• **EXERCISE DESCRIPTION**
Reproduce the part of the data anonymizer page starting at "Anonymize sensitive data" and ending at "for non-production use.".

• **TEXT BLOCK**
Data Anonymizer

Data & APIs

Anonymize sensitive data in databases, files, and APIs for testing and compliance. Detect PII (names, emails, SSNs, addresses, phone numbers), apply anonymization strategies (masking, hashing, synthetic replacement), and generate realistic fake data.

Install

openclaw skills install data-anonymizer

Data Anonymizer

Anonymize production data for safe use in testing, development, and analytics. Detect PII automatically, apply appropriate anonymization strategies (masking, hashing, synthetic replacement, generalization), and generate realistic fake data that preserves data relationships and statistical properties.

Use when: "anonymize data", "mask PII", "create test data from production", "GDPR compliance", "data masking", "remove personal data", "sanitize database", "fake data generation", or when preparing production data for non-production use.

Commands

1. `detect` — Find PII in Data Sources

Step 1: Scan for PII Patterns

# Scan files for common PII patterns
rg -n "(\\b[A-Za-z0-9._%+-]+@[A-Za-z0-9.-]+\\.[A-Z|a-z]{2,}\\b)" --type-not binary 2>/dev/null | head -20
echo "--- Emails found above ---"

rg -n "\\b\\d{3}[-.]?\\d{2}[-.]?\\d{4}\\b" --type-not binary 2>/dev/null | head -20
echo "--- SSN-like patterns above ---"

rg -n "\\b\\d{3}[-.]?\\d{3}[-.]?\\d{4}\\b" --type-not binary 2>/dev/null | head -20
echo "--- Phone numbers above ---"

rg -n "\\b\\d{4}[- ]?\\d{4}[- ]?\\d{4}[- ]?\\d{4}\\b" --type-not binary 2>/dev/null | head -20
echo "--- Credit card-like patterns above ---"

Step 2: Scan Database Schema

# Find columns likely containing PII (by name pattern)
python3 -c "

• **DATA SECTION**
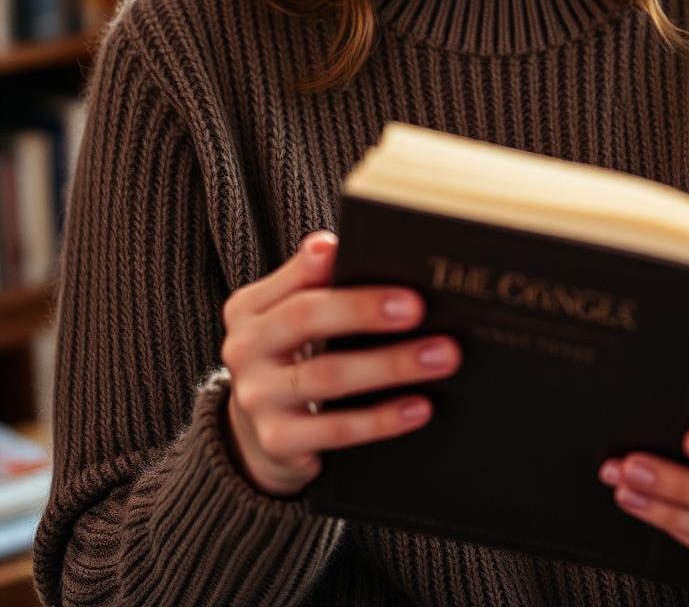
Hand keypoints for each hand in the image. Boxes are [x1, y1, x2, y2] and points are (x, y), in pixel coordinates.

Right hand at [220, 230, 461, 496]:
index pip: (292, 276)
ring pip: (329, 376)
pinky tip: (420, 407)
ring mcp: (257, 398)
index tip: (361, 252)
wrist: (260, 431)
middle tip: (419, 308)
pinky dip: (382, 419)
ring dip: (391, 365)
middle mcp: (245, 349)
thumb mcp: (294, 316)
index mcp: (250, 307)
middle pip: (305, 317)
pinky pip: (337, 430)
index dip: (321, 264)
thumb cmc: (296, 354)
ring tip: (441, 356)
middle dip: (365, 310)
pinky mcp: (278, 441)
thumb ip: (318, 282)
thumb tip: (355, 248)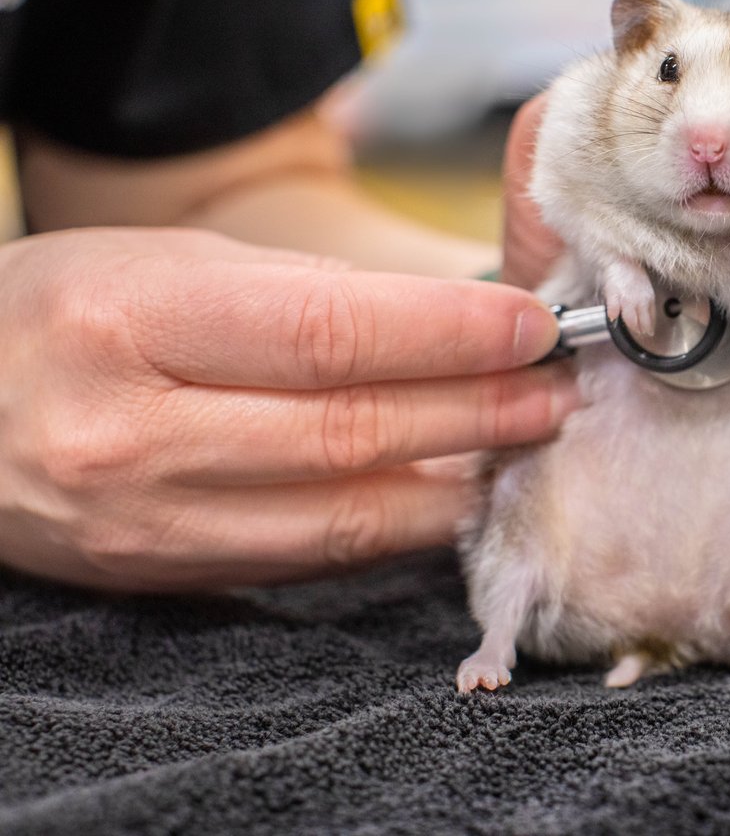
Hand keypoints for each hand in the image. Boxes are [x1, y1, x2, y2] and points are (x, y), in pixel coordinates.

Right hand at [0, 228, 573, 590]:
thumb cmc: (65, 311)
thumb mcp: (168, 262)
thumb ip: (308, 296)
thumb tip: (451, 322)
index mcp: (134, 323)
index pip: (329, 335)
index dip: (449, 335)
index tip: (530, 326)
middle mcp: (134, 435)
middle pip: (352, 433)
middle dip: (479, 410)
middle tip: (556, 387)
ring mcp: (147, 523)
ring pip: (345, 516)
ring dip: (457, 479)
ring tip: (526, 438)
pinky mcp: (164, 576)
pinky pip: (311, 556)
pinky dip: (395, 524)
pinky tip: (449, 490)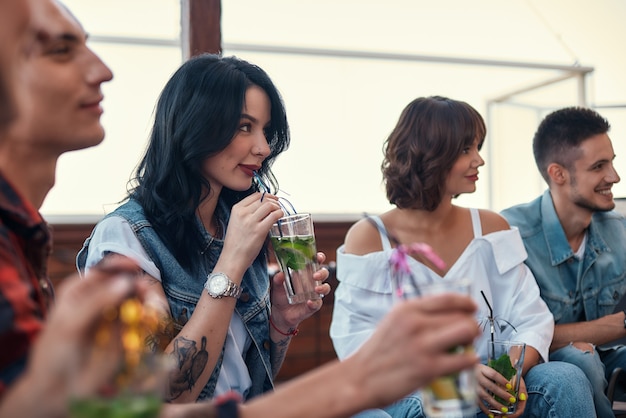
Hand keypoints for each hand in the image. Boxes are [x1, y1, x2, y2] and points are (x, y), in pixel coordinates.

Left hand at [4, 266, 146, 417]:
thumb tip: (126, 283)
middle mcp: (98, 300)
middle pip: (123, 284)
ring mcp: (113, 317)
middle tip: (147, 291)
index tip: (136, 265)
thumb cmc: (55, 354)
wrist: (58, 390)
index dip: (119, 265)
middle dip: (137, 284)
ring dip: (146, 300)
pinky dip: (148, 318)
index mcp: (80, 291)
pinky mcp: (124, 334)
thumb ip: (97, 302)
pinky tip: (151, 319)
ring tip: (153, 306)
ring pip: (135, 300)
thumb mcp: (70, 324)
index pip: (102, 271)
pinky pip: (140, 321)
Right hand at [221, 192, 283, 273]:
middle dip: (274, 201)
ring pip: (269, 205)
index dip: (267, 195)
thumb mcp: (236, 222)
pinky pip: (274, 216)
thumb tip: (264, 206)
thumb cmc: (236, 243)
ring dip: (277, 207)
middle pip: (264, 199)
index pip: (255, 195)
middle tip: (278, 205)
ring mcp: (251, 221)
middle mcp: (243, 213)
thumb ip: (247, 213)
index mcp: (237, 209)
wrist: (233, 258)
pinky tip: (280, 217)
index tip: (272, 199)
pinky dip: (280, 214)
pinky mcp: (260, 230)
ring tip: (279, 212)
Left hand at [269, 252, 330, 334]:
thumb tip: (280, 274)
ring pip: (325, 288)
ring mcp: (314, 294)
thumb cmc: (280, 295)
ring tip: (316, 289)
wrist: (279, 312)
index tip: (319, 257)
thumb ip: (278, 279)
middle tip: (315, 275)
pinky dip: (314, 303)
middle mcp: (312, 282)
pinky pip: (317, 304)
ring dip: (323, 287)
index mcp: (305, 273)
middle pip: (324, 273)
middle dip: (322, 273)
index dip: (319, 258)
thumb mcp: (277, 285)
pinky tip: (309, 302)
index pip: (315, 262)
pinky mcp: (313, 306)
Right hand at [346, 294, 479, 409]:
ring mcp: (422, 345)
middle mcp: (415, 323)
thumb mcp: (394, 321)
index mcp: (407, 309)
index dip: (466, 302)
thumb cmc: (379, 352)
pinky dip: (470, 361)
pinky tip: (465, 362)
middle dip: (472, 324)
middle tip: (470, 334)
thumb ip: (417, 315)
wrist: (360, 378)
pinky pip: (464, 360)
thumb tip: (448, 314)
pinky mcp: (428, 368)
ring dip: (473, 339)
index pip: (448, 298)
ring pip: (467, 331)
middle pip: (462, 315)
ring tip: (467, 346)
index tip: (472, 308)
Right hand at [476, 363, 526, 416]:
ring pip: (485, 396)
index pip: (494, 375)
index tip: (510, 386)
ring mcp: (473, 386)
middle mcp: (477, 377)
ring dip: (495, 404)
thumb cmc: (483, 370)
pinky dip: (485, 409)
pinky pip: (478, 402)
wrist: (468, 368)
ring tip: (505, 410)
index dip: (502, 381)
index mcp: (483, 369)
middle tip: (512, 400)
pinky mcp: (471, 393)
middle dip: (502, 394)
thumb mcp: (489, 368)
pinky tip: (492, 414)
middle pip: (491, 386)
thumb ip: (501, 374)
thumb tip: (513, 384)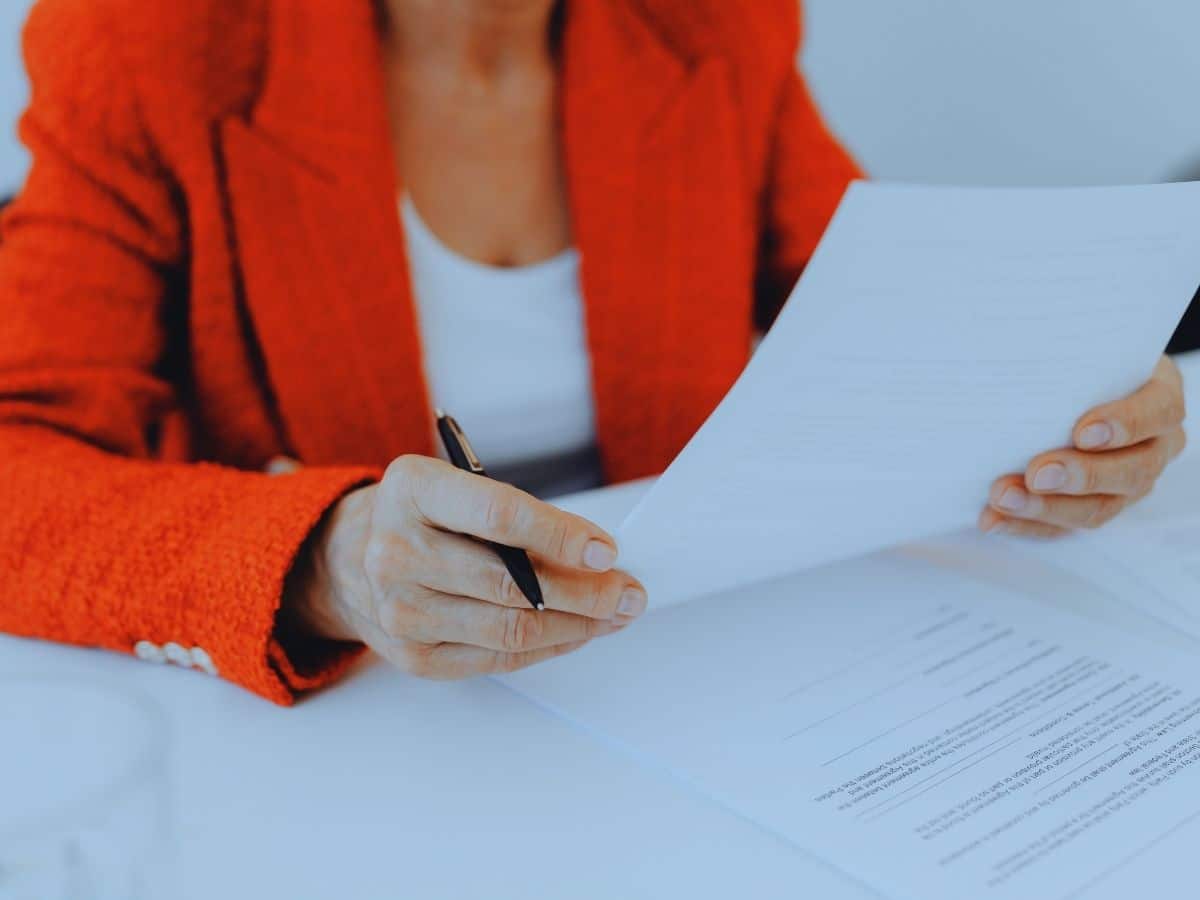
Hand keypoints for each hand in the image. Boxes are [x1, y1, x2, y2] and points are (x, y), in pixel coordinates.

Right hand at [284, 455, 646, 677]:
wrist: (346, 558)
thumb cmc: (420, 516)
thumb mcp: (456, 487)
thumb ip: (516, 514)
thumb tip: (593, 555)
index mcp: (411, 490)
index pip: (497, 515)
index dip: (559, 536)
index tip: (605, 550)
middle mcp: (395, 551)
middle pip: (510, 585)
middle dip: (585, 592)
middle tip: (628, 591)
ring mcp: (398, 610)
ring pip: (510, 630)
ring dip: (577, 625)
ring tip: (614, 614)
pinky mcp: (412, 655)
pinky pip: (497, 658)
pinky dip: (548, 647)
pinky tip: (577, 632)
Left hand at [981, 356, 1186, 537]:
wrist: (1069, 386)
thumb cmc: (1076, 364)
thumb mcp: (1080, 349)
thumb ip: (1063, 353)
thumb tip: (1007, 340)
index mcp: (1159, 397)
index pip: (1159, 412)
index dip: (1126, 424)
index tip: (1084, 431)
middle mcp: (1154, 445)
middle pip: (1132, 470)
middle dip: (1081, 475)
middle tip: (1036, 473)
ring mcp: (1127, 482)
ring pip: (1099, 507)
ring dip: (1047, 507)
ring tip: (1004, 497)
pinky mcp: (1093, 506)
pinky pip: (1064, 527)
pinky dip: (1025, 524)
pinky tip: (993, 518)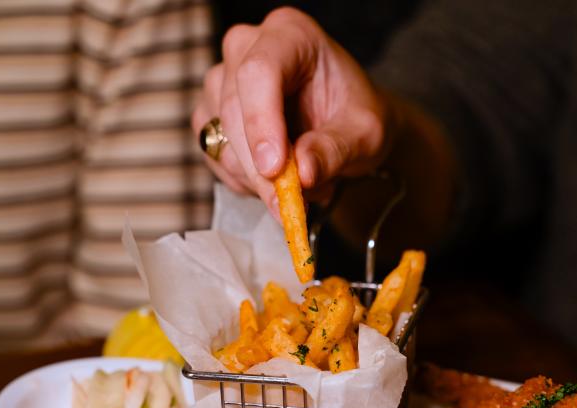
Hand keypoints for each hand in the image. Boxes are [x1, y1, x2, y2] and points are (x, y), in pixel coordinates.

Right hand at [192, 8, 393, 214]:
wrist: (347, 126)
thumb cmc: (357, 117)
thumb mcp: (365, 135)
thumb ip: (335, 150)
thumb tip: (302, 174)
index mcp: (290, 34)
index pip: (259, 71)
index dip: (261, 122)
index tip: (275, 169)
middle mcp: (248, 47)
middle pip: (235, 108)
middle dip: (260, 168)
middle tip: (294, 203)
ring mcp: (222, 79)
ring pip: (220, 137)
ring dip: (258, 179)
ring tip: (304, 185)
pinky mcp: (211, 113)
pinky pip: (215, 156)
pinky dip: (245, 182)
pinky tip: (278, 182)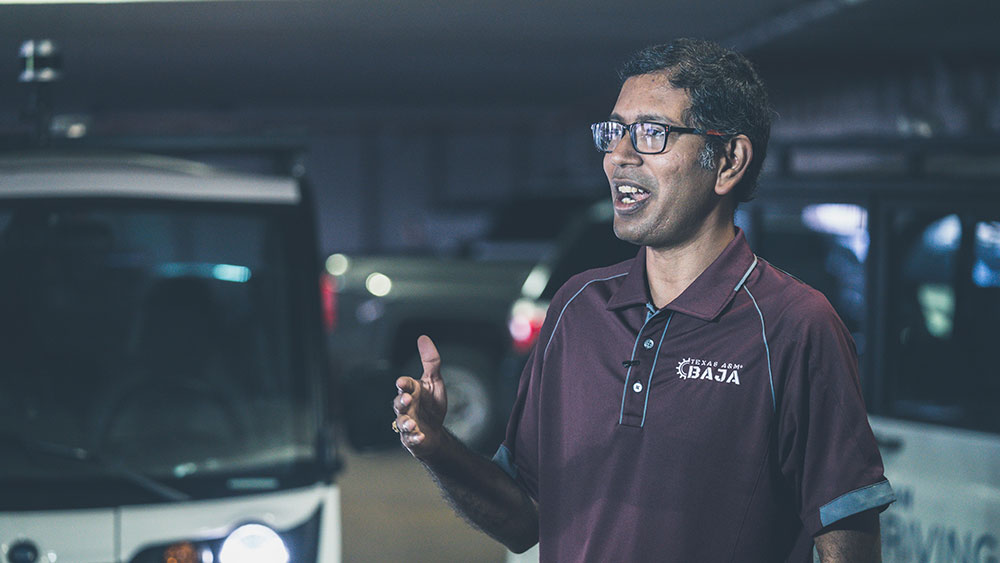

• **EXERCISE SOLUTION**
Anonymize sensitive data in databases, files, and APIs for testing and compliance. Detect PII (names, emails, SSNs, addresses, phone numbers), apply anonymization strategies (masking, hashing, synthetic replacement), and generate realistic fake data.

Install

openclaw skills install data-anonymizer

Data Anonymizer

Anonymize production data for safe use in testing, development, and analytics. Detect PII automatically, apply appropriate anonymization strategies (masking, hashing, synthetic replacement, generalization), and generate realistic fake data that preserves data relationships and statistical properties.

Use when: "anonymize data", "mask PII", "create test data from production", "GDPR compliance", "data masking", "remove personal data", "sanitize database", "fake data generation", or when preparing production data for non-production use.